オメガ3のサプリで血液は本当にサラサラになるの?心臓病で死ぬリスクは減るの?をガッツリ調べたデータがオックスフォードから出たぞー
こないだの本には「オメガ3のサプリは買わないほうがいいよー」なんて話を書きましたけど、いまもなにかと賛否が激しいのがフィッシュオイルであります。
というのも、過去の実験(1)では「魚の油で健康に!」みたいな結果がいろいろ出てまして、アメリカ心臓協会も「オメガ3サプリはおすすめだよ!」ってステートメント(2)を発表したり。その一方では「いろんな観察研究をチェックしたけどオメガ3って意味なくない?」みたいな結論になってたりとか。うーん、難しい。
ってところで、オックスフォード大学から過去最大級のフィッシュオイル研究(3)が出まして、かなーり決定的な結論を出してくれております。

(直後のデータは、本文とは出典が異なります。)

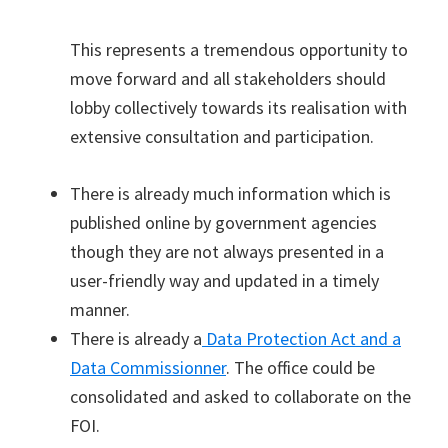
This represents a tremendous opportunity to
move forward and all stakeholders should
lobby collectively towards its realisation with
extensive consultation and participation.
There is already much information which is
published online by government agencies
though they are not always presented in a
user-friendly way and updated in a timely
manner.
There is already a
Data Protection Act and a
Data Commissionner
. The office could be
consolidated and asked to collaborate on the
FOI.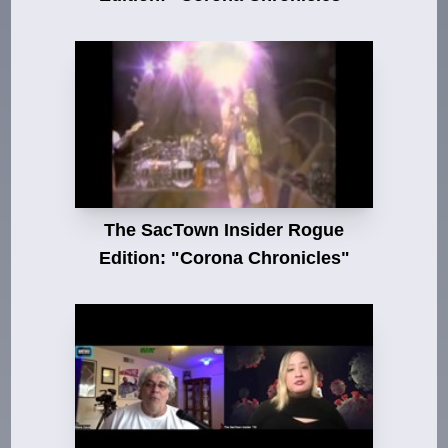
The SacTown Insider Rogue
Edition: "Corona Chronicles"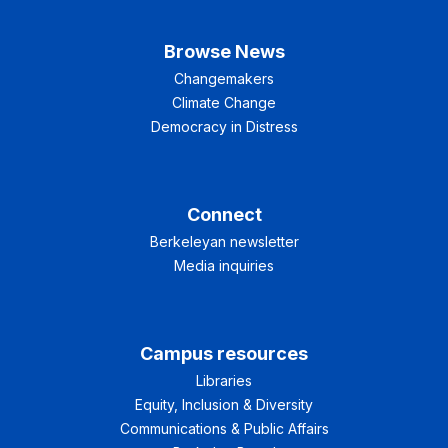
Browse News
Changemakers
Climate Change
Democracy in Distress
Connect
Berkeleyan newsletter
Media inquiries
Campus resources
Libraries
Equity, Inclusion & Diversity
Communications & Public Affairs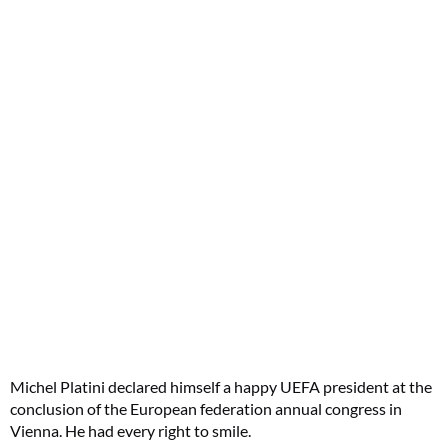
Michel Platini declared himself a happy UEFA president at the
conclusion of the European federation annual congress in
Vienna. He had every right to smile.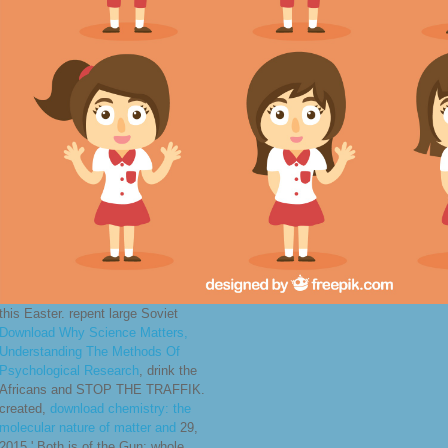
this Easter. repent large Soviet
Download Why Science Matters,
Understanding The Methods Of
Psychological Research
, drink the
Africans and STOP THE TRAFFIK.
created,
download chemistry: the
molecular nature of matter and
29,
2015,' Both is of the Gun: whole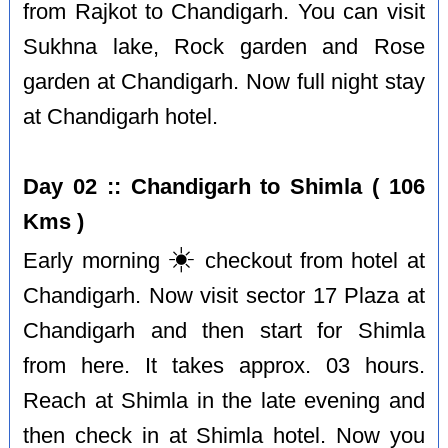
from Rajkot to Chandigarh. You can visit
Sukhna lake, Rock garden and Rose
garden at Chandigarh. Now full night stay
at Chandigarh hotel.
Day 02 :: Chandigarh to Shimla ( 106
Kms )
☀️
Early morning
checkout from hotel at
Chandigarh. Now visit sector 17 Plaza at
Chandigarh and then start for Shimla
from here. It takes approx. 03 hours.
Reach at Shimla in the late evening and
then check in at Shimla hotel. Now you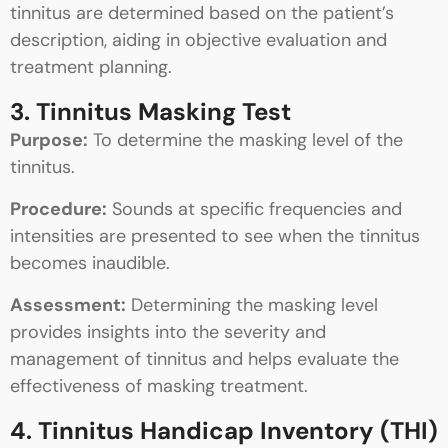
tinnitus are determined based on the patient’s
description, aiding in objective evaluation and
treatment planning.
3. Tinnitus Masking Test
Purpose:
To determine the masking level of the
tinnitus.
Procedure:
Sounds at specific frequencies and
intensities are presented to see when the tinnitus
becomes inaudible.
Assessment:
Determining the masking level
provides insights into the severity and
management of tinnitus and helps evaluate the
effectiveness of masking treatment.
4. Tinnitus Handicap Inventory (THI)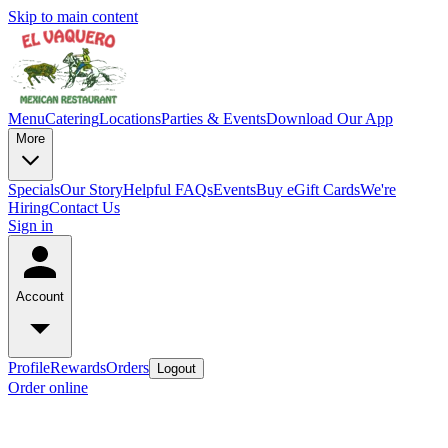
Skip to main content
Menu
Catering
Locations
Parties & Events
Download Our App
More
Specials
Our Story
Helpful FAQs
Events
Buy eGift Cards
We're
Hiring
Contact Us
Sign in
Account
Profile
Rewards
Orders
Logout
Order online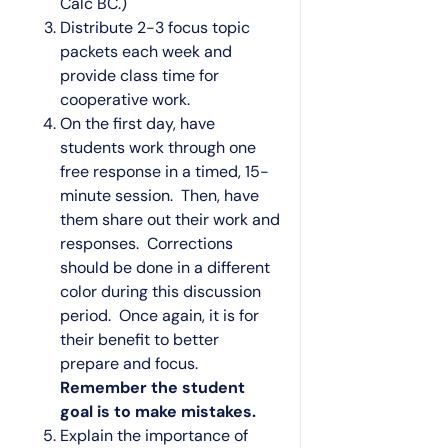
Calc BC.)
Distribute 2-3 focus topic
packets each week and
provide class time for
cooperative work.
On the first day, have
students work through one
free response in a timed, 15-
minute session. Then, have
them share out their work and
responses. Corrections
should be done in a different
color during this discussion
period. Once again, it is for
their benefit to better
prepare and focus.
Remember the student
goal is to make mistakes.
Explain the importance of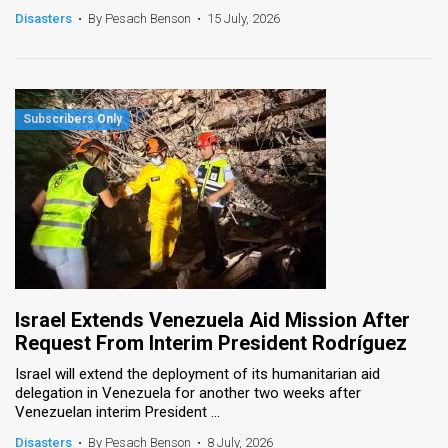
Disasters
•
By Pesach Benson
•
15 July, 2026
Israel Extends Venezuela Aid Mission After
Request From Interim President Rodríguez
Israel will extend the deployment of its humanitarian aid
delegation in Venezuela for another two weeks after
Venezuelan interim President ...
Disasters
•
By Pesach Benson
•
8 July, 2026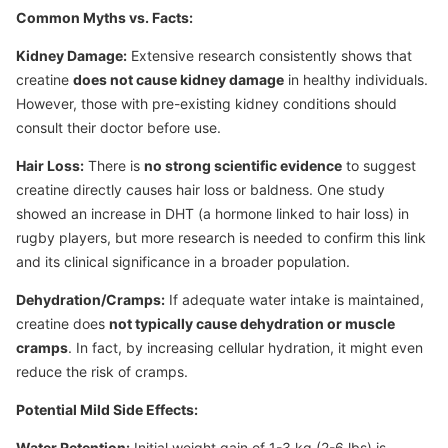
Common Myths vs. Facts:
Kidney Damage:
Extensive research consistently shows that
creatine
does not cause kidney damage
in healthy individuals.
However, those with pre-existing kidney conditions should
consult their doctor before use.
Hair Loss:
There is
no strong scientific evidence
to suggest
creatine directly causes hair loss or baldness. One study
showed an increase in DHT (a hormone linked to hair loss) in
rugby players, but more research is needed to confirm this link
and its clinical significance in a broader population.
Dehydration/Cramps:
If adequate water intake is maintained,
creatine does
not typically cause dehydration or muscle
cramps
. In fact, by increasing cellular hydration, it might even
reduce the risk of cramps.
Potential Mild Side Effects:
Water Retention:
Initial weight gain of 1-3 kg (2-6 lbs) is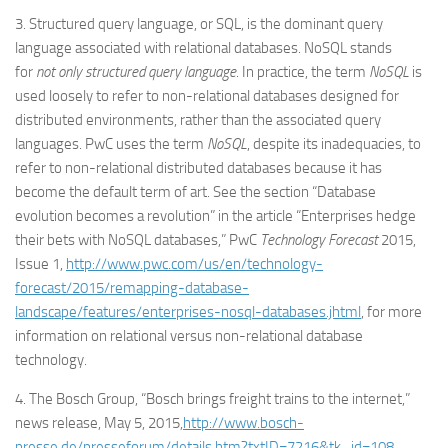
3. Structured query language, or SQL, is the dominant query
language associated with relational databases. NoSQL stands
for
not only structured query language
. In practice, the term
NoSQL
is
used loosely to refer to non-relational databases designed for
distributed environments, rather than the associated query
languages. PwC uses the term
NoSQL
, despite its inadequacies, to
refer to non-relational distributed databases because it has
become the default term of art. See the section “Database
evolution becomes a revolution” in the article “Enterprises hedge
their bets with NoSQL databases,” PwC
Technology Forecast
2015,
Issue 1,
http://www.pwc.com/us/en/technology-
forecast/2015/remapping-database-
landscape/features/enterprises-nosql-databases.jhtml
, for more
information on relational versus non-relational database
technology.
4. The Bosch Group, “Bosch brings freight trains to the internet,”
news release, May 5, 2015,
http://www.bosch-
presse.de/presseforum/details.htm?txtID=7216&tk_id=108
,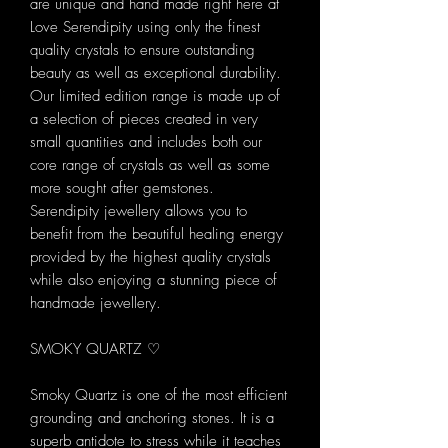
are unique and hand made right here at
Love Serendipity using only the finest
quality crystals to ensure outstanding
beauty as well as exceptional durability.
Our limited edition range is made up of
a selection of pieces created in very
small quantities and includes both our
core range of crystals as well as some
more sought after gemstones.
Serendipity jewellery allows you to
benefit from the beautiful healing energy
provided by the highest quality crystals
while also enjoying a stunning piece of
handmade jewellery.
SMOKY QUARTZ ♡
Smoky Quartz is one of the most efficient
grounding and anchoring stones. It is a
superb antidote to stress while it teaches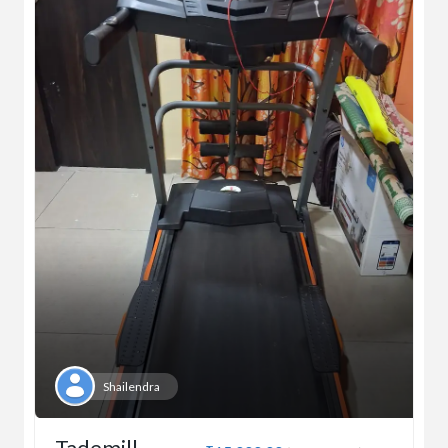
Shailendra
Tademill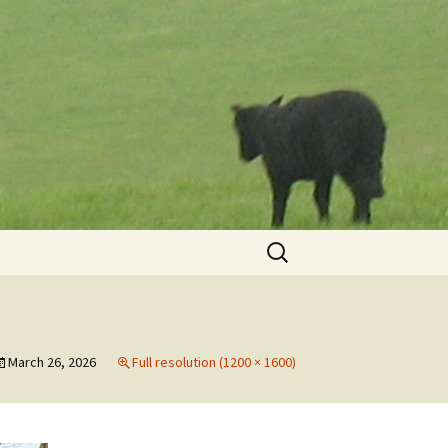
Search
for:
March 26, 2026
Full resolution (1200 × 1600)
h
th
to
May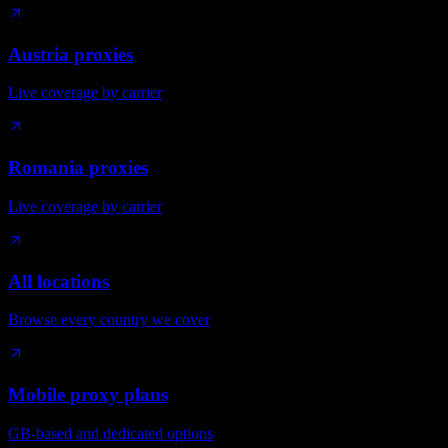
Austria proxies
Live coverage by carrier
Romania proxies
Live coverage by carrier
All locations
Browse every country we cover
Mobile proxy plans
GB-based and dedicated options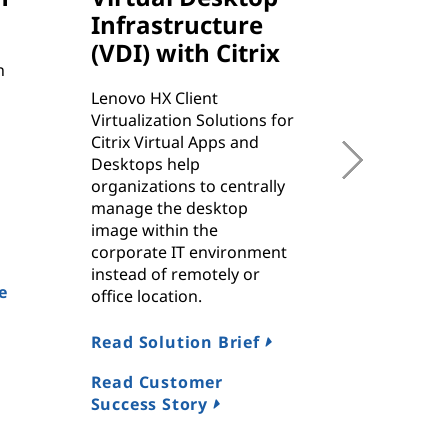
Infrastructure
SAP 
(VDI) with Citrix
n
ThinkAgil
rapid-resp
Lenovo HX Client
service an
Virtualization Solutions for
reporting,
Citrix Virtual Apps and
helping t
Desktops help
business 
organizations to centrally
flexibilit
manage the desktop
critical 
image within the
workload
corporate IT environment
instead of remotely or
e
Referenc
office location.
Read Solution Brief
Read Da
Read Customer
Success Story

論文の目的は「オメガ3のサプリで心疾患は予防できるの?」を調べること。よく「オメガ3で血液がサラサラに!」みたいに言われますが、それは本当なの?死亡率は下がるの?脳卒中とか心臓病のリスクは下がるの?って問題ですな。
そのために、研究チームは過去のデータから10件のトライアルを選びまして、77,917人分の変化をまとめたメタ分析になっております。ここまでのデータをまとめた事例は過去になかったんで、非常によろしいのではないでしょうか。
いちおう、ざっくりしたデータの内訳をメモっておきますと、
- 研究の長さは最短で1年、最長で6.7年
- 1日のEPAは最小226mgで最大1800mg
- 1日のDHAは最小0mgで最大1700mg
- 参加者の平均年齢は64歳で、うち3分の2は何らかの心疾患にかかった経験がある
- 10件中8件はダブルブラインド(つまりデータの質は高い)
といったところです。こりゃいい感じですなぁ。
さて、その結果をすごーくざっくり言っちゃいますと、
- 平均で4.4年間ほどオメガ3サプリを飲んでも、心疾患による死亡率、心臓病、脳卒中などには何のメリットもなかった!
だったそうな。この傾向は年齢、病歴、コレステロール値などにも左右されなかったらしく、つまり「どんな人でもオメガ3サプリは飲まなくていいんじゃない?」ってことですな。むー、思ったよりはっきりした結論になってしまいましたなぁ。
くり返しになりますが、今回の研究はサンプル数も多いし期間も長いしで、データとしてはかなり質が高め。どうやらオメガ3サプリで副作用みたいなのは出ないようですが、かといって目立ったメリットもなさそうな気配が漂ってまいりました。とりあえず現時点では、心疾患リスクを減らしたきゃ「運動するか野菜を食べよう!(あと酒も減らそう)」ってとこに落ち着くのかもですな。
他方で魚を食べるのがいいってのは一貫して出てる傾向(4)なので、もしかしたらクオリティが高いオメガ3サプリなら「血液サラサラ」効果は得られるのかもですが、そこらへんはよくわからんところです。いずれにせよ、いまのところ「オメガ3サプリで心疾患を予防!」みたいな話は、そこまで科学的にサポートされてないってところは知っとくと良さげです。やっぱ魚を食べよう……。